Ballas Z K, Ahmann G B
Cell Immunol. 1983 Feb 15;76(1):81-93. doi: 10.1016/0008-8749(83)90350-7.
Spleen cells obtained from normal mice were cultured with interleukin 2 (IL2); no antigen was added. After 4-5 days, these cultures contained effector cells which lysed autologous spleen target cells that were modified with 2,4,6-trinitrobenzene sulfonic acid or fluorescein isothiocyanate. No killing was seen on unmodified spleen target cells. These effector cells were Thy 1+, Lyt 1-, 2+ and were derived from Thy 1+ precursor cells. IL2 preparations induced the generation of such cytotoxic T lymphocytes (CTL) in a dose-dependent manner. IL2-induced CTL were shown to be different from the natural killer (NK) cells augmented by IL2 by virtue of their time of appearance in culture, by cold-target competition, and by different cell-surface markers. These results demonstrate that the IL2 signal may be sufficient for the induction of the differentiation of CTL precursors in the absence of an antigenic signal.

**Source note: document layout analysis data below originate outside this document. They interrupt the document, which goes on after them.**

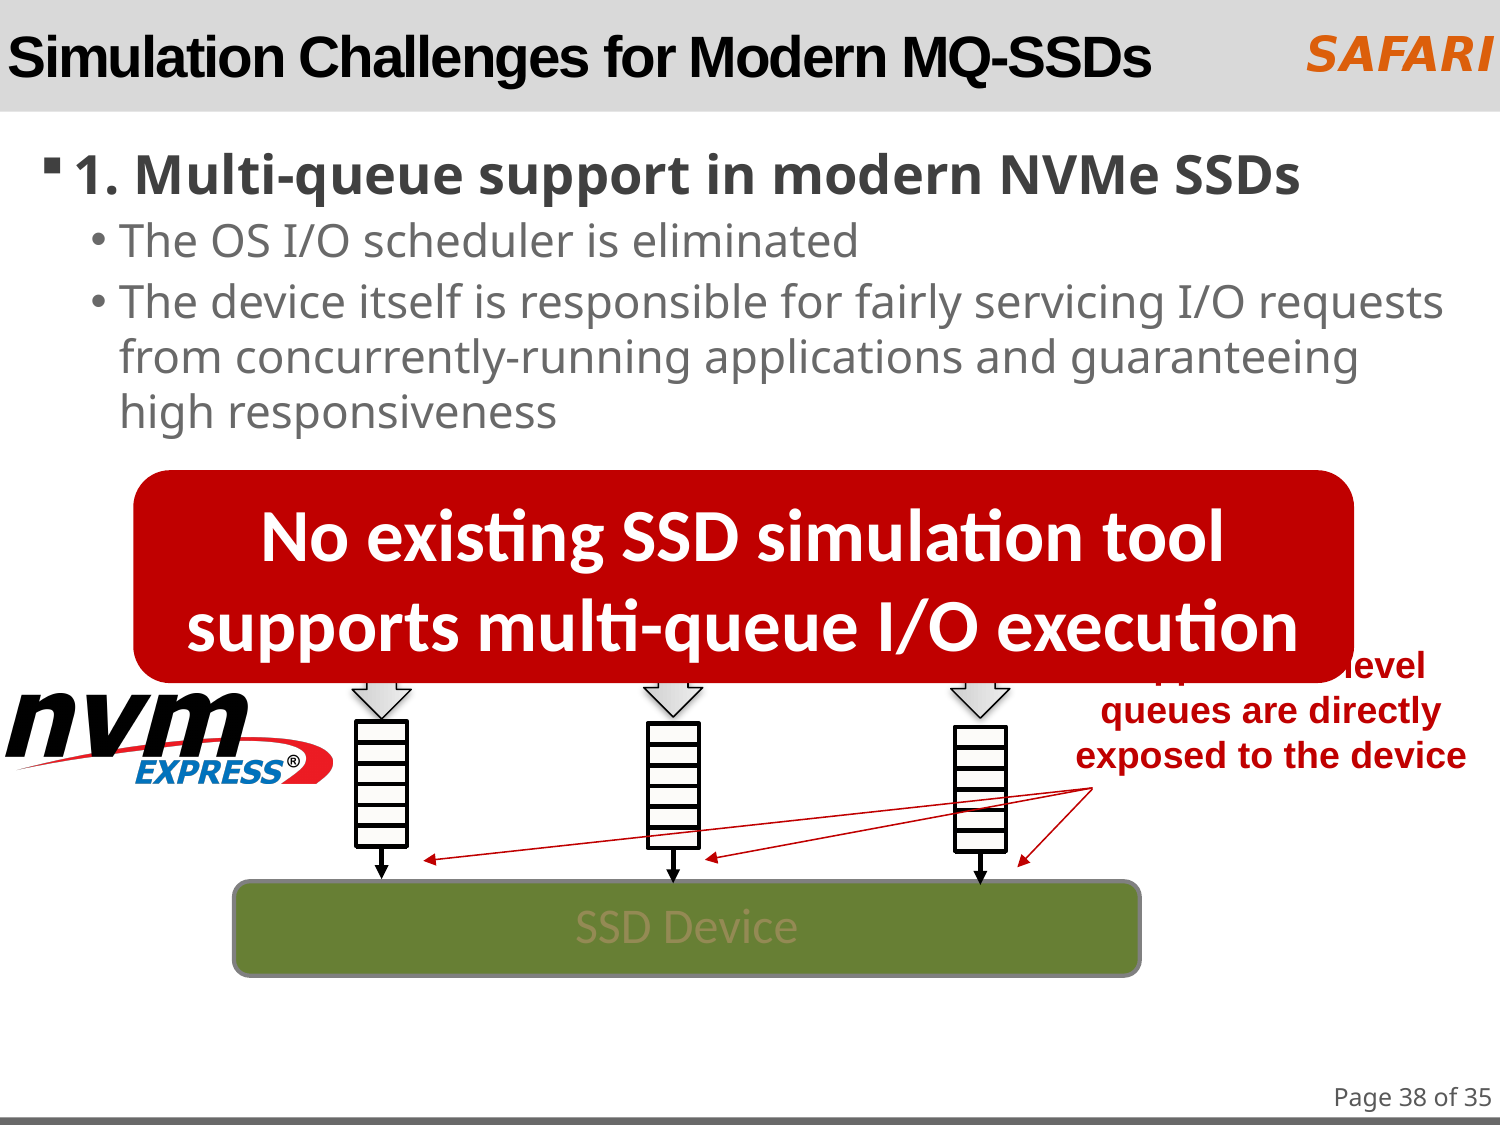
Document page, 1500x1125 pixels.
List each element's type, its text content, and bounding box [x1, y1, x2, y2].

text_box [355, 721, 408, 847]
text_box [647, 723, 700, 786]
slide_number Page 38 of 35 [1275, 1079, 1500, 1118]
picture [1305, 26, 1500, 83]
list 1. Multi-queue support in modern NVMe SSDs The OS I/O scheduler is eliminated The device itself is responsible for fairly servicing I/O requests from concurrently-running applications and guaranteeing high responsiveness [24, 132, 1475, 1073]
text_box [351, 684, 412, 719]
text_box SSD Device [231, 879, 1142, 978]
text_box [950, 684, 1011, 719]
text_box [642, 684, 704, 718]
picture [5, 693, 333, 785]
text_box Application-level queues are directly exposed to the device [1060, 633, 1493, 784]
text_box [954, 726, 1007, 785]
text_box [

从正常小鼠获取的脾细胞用白细胞介素2(IL2)进行培养,未添加抗原。4 - 5天后,这些培养物中含有效应细胞,它们能裂解经2,4,6 - 三硝基苯磺酸或异硫氰酸荧光素修饰的自体脾靶细胞。未修饰的脾靶细胞未见杀伤作用。这些效应细胞为Thy 1 +、Lyt 1 -、2 +,来源于Thy 1 +前体细胞。IL2制剂以剂量依赖方式诱导此类细胞毒性T淋巴细胞(CTL)的产生。通过培养中出现的时间、冷靶竞争以及不同的细胞表面标志物,表明IL2诱导的CTL不同于由IL2增强的自然杀伤(NK)细胞。这些结果证明,在没有抗原信号的情况下,IL2信号可能足以诱导CTL前体的分化。